(Beginning of Page excerpt)

Wands Spotlight: Justin Noble
Let's spend some time with Sir Justin Noble, co-creator and showrunner of Sex Lives Of College Girls, returning to Max on November 21. This show is hilarious and very fun. Here's the season 3 teaser!
Justin is one of my best friends in the entire world – you can read the story of how we fell in love and went on one spectacular date in my post about The Magician (it's a pretty funny story involving my mental illness). Justin is my funniest friend, I officiated his wedding, he passed out and almost killed a flower girl at my wedding, we've traveled all around the world together (at Epcot), and he's been my ride or die since we met over twenty years ago. He's also a super successful television writer, director, and producer, and here he is talking about his creative process. Enjoy!
How would you describe yourself? Do you use the word “artist”? Do you use another word?
I would not say artist. I literally laugh at the thought of me saying it. I think I subscribe to like a five-year-old’s basic definition of the word artist. Artists paint things, or sometimes, and only sometimes, draw with like one charcoal pencil. Everyone else? Not an artist. Maybe they’re a “musical artist” or a “voiceover artist” or a “real estate sales artist," but they need that qualifier. I would say I’m a writer. I think that’s the only label I would give myself directly. Otherwise I would use clunkier phrases like I “work in the arts” or “work in comedy” or “direct a little” or “produce TV” or “sound like an angel when I sing most songs, especially Disney prince songs, which are as we all know, are not common enough in their films” – but I wouldn’t say “artist” by itself. I think to me it’s about specificity, as opposed to any other reason. It’s not insecurity, or feeling like artists are soft people who wear berets. Although, let’s be real, they do.
[Note: Justin has an incredible voice, and he should one hundred percent do the voice for a Disney prince – Disney, get on this]
How do you know when it’s time to move out of the envisioning/brainstorming/inspiration gathering process and get to work?

(End of Page excerpt)
(Beginning of Dataset excerpts)

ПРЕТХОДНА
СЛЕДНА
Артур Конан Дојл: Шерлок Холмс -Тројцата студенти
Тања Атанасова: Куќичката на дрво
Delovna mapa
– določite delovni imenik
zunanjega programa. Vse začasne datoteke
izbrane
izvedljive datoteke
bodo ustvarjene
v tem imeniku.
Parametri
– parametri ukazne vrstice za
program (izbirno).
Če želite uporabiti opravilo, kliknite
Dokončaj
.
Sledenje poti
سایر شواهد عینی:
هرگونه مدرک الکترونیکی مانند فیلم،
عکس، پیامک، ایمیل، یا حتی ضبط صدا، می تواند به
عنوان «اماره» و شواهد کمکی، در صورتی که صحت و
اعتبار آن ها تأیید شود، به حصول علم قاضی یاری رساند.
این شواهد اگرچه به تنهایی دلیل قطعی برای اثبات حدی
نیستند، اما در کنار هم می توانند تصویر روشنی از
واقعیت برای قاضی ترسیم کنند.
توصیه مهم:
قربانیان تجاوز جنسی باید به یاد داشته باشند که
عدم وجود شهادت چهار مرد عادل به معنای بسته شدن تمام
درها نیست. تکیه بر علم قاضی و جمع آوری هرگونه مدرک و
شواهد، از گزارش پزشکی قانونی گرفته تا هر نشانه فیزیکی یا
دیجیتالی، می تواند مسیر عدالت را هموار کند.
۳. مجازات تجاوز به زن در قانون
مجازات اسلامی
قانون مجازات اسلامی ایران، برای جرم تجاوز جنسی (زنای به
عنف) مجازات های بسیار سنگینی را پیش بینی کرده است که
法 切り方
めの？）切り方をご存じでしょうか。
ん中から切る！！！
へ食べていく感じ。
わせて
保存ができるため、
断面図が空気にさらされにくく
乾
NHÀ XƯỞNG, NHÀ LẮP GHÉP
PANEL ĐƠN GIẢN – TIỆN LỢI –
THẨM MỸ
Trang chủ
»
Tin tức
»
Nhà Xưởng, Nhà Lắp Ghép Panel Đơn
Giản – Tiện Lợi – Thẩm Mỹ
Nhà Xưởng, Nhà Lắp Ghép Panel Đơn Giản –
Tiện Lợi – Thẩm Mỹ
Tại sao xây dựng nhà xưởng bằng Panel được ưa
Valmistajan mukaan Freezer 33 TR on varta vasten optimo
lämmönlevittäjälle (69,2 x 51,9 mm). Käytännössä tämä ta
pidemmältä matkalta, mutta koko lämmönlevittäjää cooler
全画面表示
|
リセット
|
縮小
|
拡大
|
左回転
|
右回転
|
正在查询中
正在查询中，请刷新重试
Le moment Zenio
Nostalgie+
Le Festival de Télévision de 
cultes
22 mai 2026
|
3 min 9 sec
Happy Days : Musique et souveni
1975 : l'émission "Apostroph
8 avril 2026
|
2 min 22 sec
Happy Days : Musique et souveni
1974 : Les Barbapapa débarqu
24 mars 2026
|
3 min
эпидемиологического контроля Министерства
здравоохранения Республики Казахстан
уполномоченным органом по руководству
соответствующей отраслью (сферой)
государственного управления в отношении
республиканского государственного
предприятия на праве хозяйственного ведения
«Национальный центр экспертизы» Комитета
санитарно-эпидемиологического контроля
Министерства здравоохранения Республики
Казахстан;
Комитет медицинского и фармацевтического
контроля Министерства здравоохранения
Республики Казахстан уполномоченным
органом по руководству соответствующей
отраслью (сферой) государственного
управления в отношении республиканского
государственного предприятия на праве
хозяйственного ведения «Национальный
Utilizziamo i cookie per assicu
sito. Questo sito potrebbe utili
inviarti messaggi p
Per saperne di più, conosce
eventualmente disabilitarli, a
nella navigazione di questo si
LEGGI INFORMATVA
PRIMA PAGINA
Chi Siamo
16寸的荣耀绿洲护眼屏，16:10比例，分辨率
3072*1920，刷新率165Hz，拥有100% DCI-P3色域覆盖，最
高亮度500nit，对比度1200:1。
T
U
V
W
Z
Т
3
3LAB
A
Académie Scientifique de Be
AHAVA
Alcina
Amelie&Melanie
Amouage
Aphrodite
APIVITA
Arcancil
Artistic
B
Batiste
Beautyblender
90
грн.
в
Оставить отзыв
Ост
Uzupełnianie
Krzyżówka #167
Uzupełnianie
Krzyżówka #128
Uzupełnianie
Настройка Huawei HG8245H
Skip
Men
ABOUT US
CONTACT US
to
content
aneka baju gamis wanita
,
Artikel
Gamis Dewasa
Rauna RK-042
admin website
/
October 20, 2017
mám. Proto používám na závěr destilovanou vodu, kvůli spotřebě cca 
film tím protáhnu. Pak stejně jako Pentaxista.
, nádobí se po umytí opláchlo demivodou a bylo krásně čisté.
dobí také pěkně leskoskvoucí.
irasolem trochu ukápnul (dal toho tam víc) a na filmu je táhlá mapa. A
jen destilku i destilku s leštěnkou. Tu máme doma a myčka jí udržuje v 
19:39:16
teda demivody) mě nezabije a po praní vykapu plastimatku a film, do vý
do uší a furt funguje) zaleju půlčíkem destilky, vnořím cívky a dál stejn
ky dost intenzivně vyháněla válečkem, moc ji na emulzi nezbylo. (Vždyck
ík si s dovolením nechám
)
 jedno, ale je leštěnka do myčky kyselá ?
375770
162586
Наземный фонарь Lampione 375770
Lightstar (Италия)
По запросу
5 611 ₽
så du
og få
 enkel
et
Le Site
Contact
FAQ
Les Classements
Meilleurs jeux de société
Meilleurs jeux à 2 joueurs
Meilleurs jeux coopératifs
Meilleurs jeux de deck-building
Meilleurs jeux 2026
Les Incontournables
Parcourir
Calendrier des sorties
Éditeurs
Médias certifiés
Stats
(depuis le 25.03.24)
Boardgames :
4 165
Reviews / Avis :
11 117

(End of Dataset excerpts)

Set of tasks:
(a) In the Justin Noble interview, how would the sentence "I would say I’m a writer." read in Spanish?
(b) Could you carry on the Justin Noble interview from the point where it stops?

Answer set:
(a) Yo diría que soy escritor.

(b)
This is admittedly not my strength. I labor over the early stages in most things. I think that’s sort of where the real work gets done, and I think many people sell that stage short. It’s all fine and good for someone to say “I’m just gonna start writing and then I’ll figure out what it is I’m saying” – but I feel like in the scripts I read where people say they did that, it shows. That approach requires a level of going back and finessing and fine-tuning that I think a lot of people can’t actually bring themselves to do once they finish a first draft. So few people are willing to re-break something they’ve written – they’ll make edits, but it’s rarely a full new skeleton. So I tend to build the skeleton really, really slowly before I do anything else. I’m not sure it’s for the best. I have a lot of empowering notes in my phone about working fast and laboring over the early stages less. I think being a kid who “played school” with his cousins as a child gave me an A-Student perfectionist mentality that doesn’t really translate to a creative career where there aren’t correct and incorrect answers. Basically, I move on once I’m bored with the stage I’m in – and I almost always stay there long enough to bore myself.
Are you a planner/outliner? Is your process more intuitive? How did you discover a process that worked for you? And have you ever worked differently?
I’m an extreme planner. And extremely tangible in my approach. I like to write words on note cards. Or scribble with a pen on a printed-out document. I think it stems from me finding comfort from feeling organized. Disorganization is not good for my brain. I won’t be able to focus until I feel like I’m settled and ready to focus. If there’s a mess, the task at hand is to clean the mess, not to think creatively. But a bunch of school-supplies, magnetized up on a white board, with little 90-degree angles? Now that’s a version of story-breaking that I like to look at. In terms of figuring out what works for me, I think for me it’s sort of a life-long game of trial and error – and then recreating moments and situations that have felt productive to me in the past. It makes me think that those situations are worth recreating because they are, for some reason for me, ideal for thinking creatively. I think at the gym while I bike. I think in the car, but only as I drive to Palm Springs. I work on airplanes. Etc.
If you’re working on a piece of art/writing, and you suddenly get a new idea, how do you deal with that interruption? And how do you determine whether that new idea belongs in this piece or a different one? If you’ve mapped out how something is supposed to be, do you ever divert from the plan?
I need to be in a bubble on an idea. I don’t juggle. If I have to work on two different projects at once, I have to separate them – maybe one in the morning, one at night. At the very least there is a long outdoor walk in-between switching those gears. A little sunshine sorbet. (Dear god I’m a wordsmith. Can I go back and change how I label myself? Hi, Justin, Wordsmith.)
Can you describe the worst part of your creative process? Which step do you enjoy the least?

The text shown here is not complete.